Nesse e-mail, o magistrado revelava a Margarida Veloso, que tinha sido inspectora judicial em Timor-Leste até há pouco tempo, que uma juíza timorense tinha coagido outro magistrado internacional, José Góia, a não aceitar um pedido de habeas corpus da ex-ministra, chantageando-o com a renovação da comissão de serviço. A mesma inspectora judicial garantia que as decisões dos tribunais timorenses de recurso sobre este caso enfermavam de erros graves.

O caso acabou por vir parar também a Portugal, onde o Conselho Superior da Magistratura acabou por aplicar sanções não só a Rui Penha, mas também à própria Margarida Veloso, que foi suspensa durante 40 dias.

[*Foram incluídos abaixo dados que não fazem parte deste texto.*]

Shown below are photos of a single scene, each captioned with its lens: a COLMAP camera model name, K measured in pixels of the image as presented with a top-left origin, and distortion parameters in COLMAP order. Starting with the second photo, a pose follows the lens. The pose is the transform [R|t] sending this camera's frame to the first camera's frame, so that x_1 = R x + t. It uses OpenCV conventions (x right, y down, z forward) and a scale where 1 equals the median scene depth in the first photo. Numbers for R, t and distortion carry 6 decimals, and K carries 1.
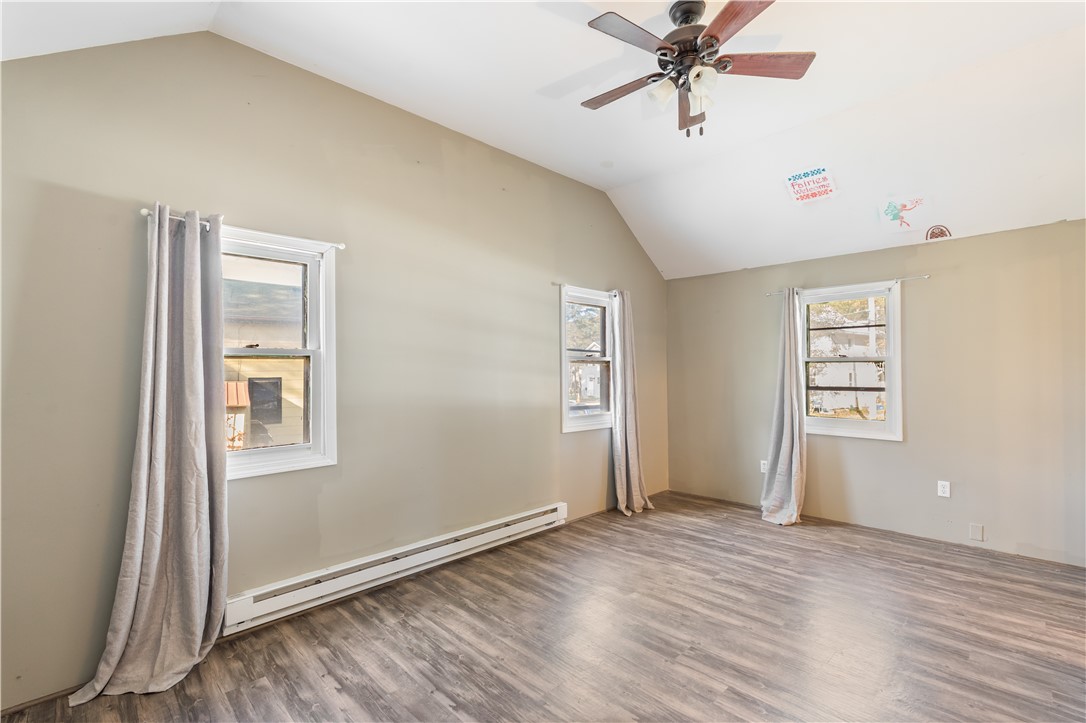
lens RADIAL K [[486.6, 0, 544.2], [0, 486.6, 360.1], [0, 0, 1]] dist [0.000866, -0.000508]
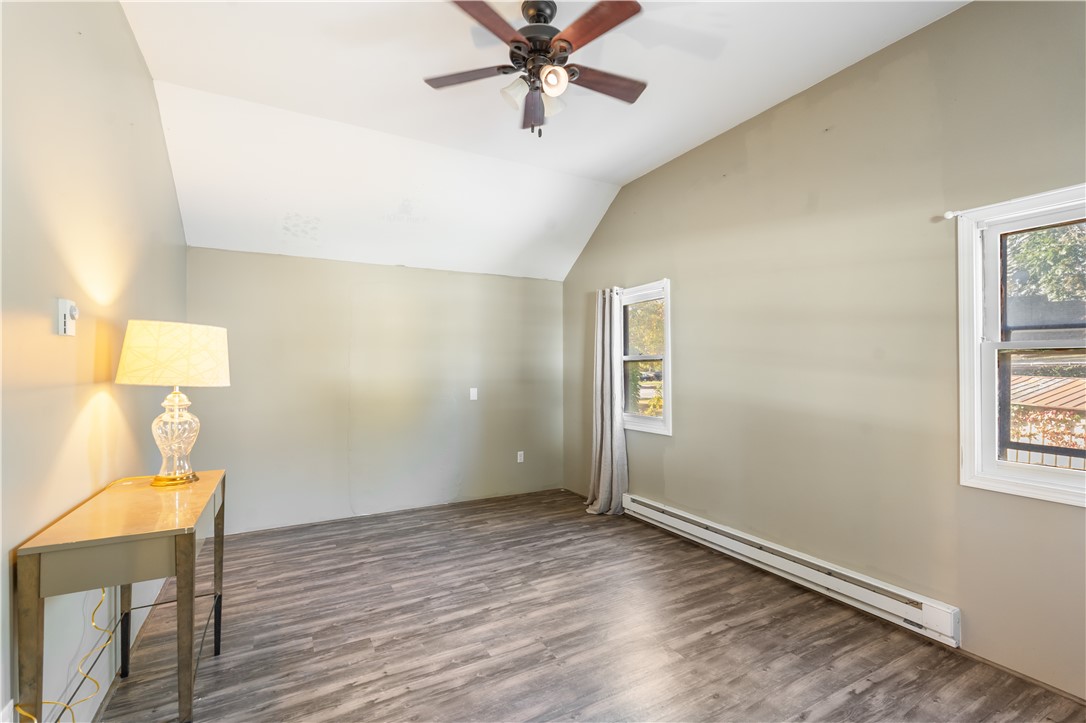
lens RADIAL K [[486.6, 0, 544.0], [0, 486.6, 365.3], [0, 0, 1]] dist [0.000866, -0.000508]
pose [[-0.271945, -0.000522, -0.962313, 0.976436], [0.021820, 0.999739, -0.006709, 0.012343], [0.962065, -0.022822, -0.271863, 0.989316]]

Considerou que ambos violaram o dever de reserva e de correcção, ao falarem com outras pessoas sobre processos concretos, e que a magistrada tinha posto ainda em causa o princípio da confiança do público na administração da justiça.

Porém, o Supremo Tribunal de Justiça havia de dar-lhe razão e de revogar a sanção disciplinar. “Denunciou factos notoriamente integrantes de graves ilegalidades e irregularidades procedimentais susceptíveis de, no mínimo, serem causa de grave prejuízo para a arguida Lúcia Lobato”, decidiram os conselheiros em 2016.

Juízes portugueses expulsos

Antes disto, em Novembro de 2014, o primeiro-ministro Xanana Gusmão tinha expulsado daquele território todos os magistrados portugueses que ali se encontravam em serviço. Embora o líder histórico timorense nunca tenha admitido que na origem desta decisão tenham estado quer os acontecimentos ligados à ex-ministra da Justiça, quer outros posteriores do mesmo género – que dariam origem à condenação de outro membro do seu executivo, a titular da pasta das Finanças –, essa foi a leitura feita na altura.

Lúcia Lobato apresentou queixas sobre o que se tinha passado consigo junto de duas instâncias internacionais, o Conselho de Direitos Humanos das Nações Unidas e o Tribunal Europeu dos Direitos Humanos. E se da ONU nunca recebeu resposta, precisou de esperar quase sete anos para que os juízes de Estrasburgo concluíssem que afinal não podem sequer apreciar o caso, uma vez que o Estado português não tinha qualquer margem de manobra para controlar o que faziam os juízes internacionais em território estrangeiro. Apesar de estarem sob jurisdição do Conselho Superior da Magistratura, não actuavam como agentes do Estado português.

Também a alegação da antiga ministra de que o Conselho Superior da Magistratura demorou demasiado tempo a apreciar este caso em Portugal não teve acolhimento por parte do Tribunal Europeu dos Direitos Humanos, que entendeu que a demora não foi excessiva. 

Contactado pelo PÚBLICO, o advogado da antiga ministra, Guilherme Ribeiro de Almeida, diz que pondera recorrer da decisão do tribunal de Estrasburgo. “A questão essencial era saber que o Estado português, perante a actuação concreta destes juízes, tinha a obrigação de tomar medidas para os afastar dos processos, de forma a garantir que Lúcia Lobato tinha direito a um processo justo e equitativo”, observa. “Era essencial que o Conselho Superior da Magistratura, no exercício do seu dever de denúncia, tivesse reportado os factos ao Ministério Público para que este averiguasse a existência de crimes na actuação dos referidos magistrados”.